A vida é assim. Cheia de altos e baixos, igual à rede lá de casa.
O ponto alto dela é que eu adoro imaginar um navio pirata.
Fiz uma bagunça com o Rabiscão!
O ponto baixo é que, droga, só existe um capitão.
Assista!
Gostou? Vem ler comigo!
{Capitão e marujo}
Entrei em férias e minha mãe disse para eu descansar um pouco.
Andava muito agitado por causa da prova de matemática.
Eu gosto de matemática. Ela é que não gosta de mim.
Bom, aí deitei na rede, que na minha imaginação virou um navio.
Um navio pirata. Fiz até um chapéu pra mim.
O Rabiscão é meu marujo.
Eu dou ordens nele, mas ele não obedece.
Por exemplo: “Marujo, sentado!”
Nada. O Rabiscão é um marujo desobediente.
Por isso, ele vai ter de andar na prancha.
E será comido pelos tubarões.
Mas meu navio não tem prancha. Então eu improviso.

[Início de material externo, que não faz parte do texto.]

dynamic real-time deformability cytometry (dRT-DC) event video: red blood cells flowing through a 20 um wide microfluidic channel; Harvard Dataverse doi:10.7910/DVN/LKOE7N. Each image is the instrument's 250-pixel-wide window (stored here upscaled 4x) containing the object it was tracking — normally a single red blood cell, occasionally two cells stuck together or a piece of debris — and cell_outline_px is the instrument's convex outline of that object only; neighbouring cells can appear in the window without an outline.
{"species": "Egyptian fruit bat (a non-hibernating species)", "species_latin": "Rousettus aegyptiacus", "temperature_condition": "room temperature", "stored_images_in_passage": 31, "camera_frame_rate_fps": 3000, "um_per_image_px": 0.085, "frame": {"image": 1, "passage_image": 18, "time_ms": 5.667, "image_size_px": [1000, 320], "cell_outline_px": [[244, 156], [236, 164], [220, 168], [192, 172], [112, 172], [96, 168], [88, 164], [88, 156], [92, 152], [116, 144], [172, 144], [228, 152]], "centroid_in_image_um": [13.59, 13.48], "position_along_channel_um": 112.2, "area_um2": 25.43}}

Coloco o Rabiscão na borda da rede.
“Quais são suas últimas palavras, Rabiscão?”
(Latido)
Rabiscão me olhou triste.
(Latido)
“Você disse ‘eu te amo’, Rabiscão?”
(Latido, fazendo sim com a cabeça)
“Eu também te amo, Rabiscão. Desculpa!”
Nem terminei de falar direito e ele roubou o meu chapéu de pirata.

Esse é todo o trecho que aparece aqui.